The cryptographic modules that Key Vault uses, whether HSM or software, are FIPS (Federal Information Processing Standards) validated.
Keys created or imported as HSM-protected are processed inside an HSM, validated to FIPS 140-2 Level 2.
Keys created or imported as software-protected, are processed inside cryptographic modules validated to FIPS 140-2 Level 1.

Operational Practices

Document and maintain standard operational PKI practices for certificate enrollment

Document and maintain standard operational procedures (SOPs) for how CAs issue certificates, including:

  • How the subscriber is identified and authenticated
  • How the certificate request is processed and validated (if applicable, include also how certificate renewal and rekey requests are processed)
  • How issued certificates are distributed to the subscribers

The OPC Vault microservice SOP is described in the Overview and the How to use documents. The practices follow the OPC Unified Architecture Specification Part 12: Discovery and Global Services.

Document and maintain standard operational PKI practices for certificate revocation

The certificate revokation process is described in the Overview and the How to manage documents.

Document Certification Authority key generation ceremony

The Issuer CA key generation in the OPC Vault microservice is simplified due to the secure storage in Azure KeyVault and described in the How to use documentation.

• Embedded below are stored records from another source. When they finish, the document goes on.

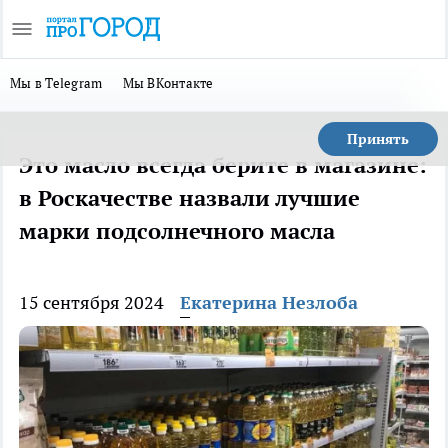
Мы в Telegram
Мы ВКонтакте
Принять
Это масло всегда берите в магазине:
в Роскачестве назвали лучшие
марки подсолнечного масла
15 сентября 2024
Екатерина Незлоба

However, when an external Root certification authority is being used, a Certificate Authority (CA) key generation ceremony must adhere to the following requirements:

The CA key generation ceremony must be performed against a documented script that includes at least the following items:

  1. Definition of roles and participant responsibilities
  2. Approval for conduct of the CA key generation ceremony
  3. Cryptographic hardware and activation materials required for the ceremony
  4. Hardware preparation (including asset/configuration information update and sign off)
  5. Operating system installation
  6. Specific steps performed during the CA key generation ceremony, such as:
  7. CA application installation and configuration
  8. CA key generation
  9. CA key backup
  10. CA certificate signing
  11. Import of signed keys in the protected HSM of the service.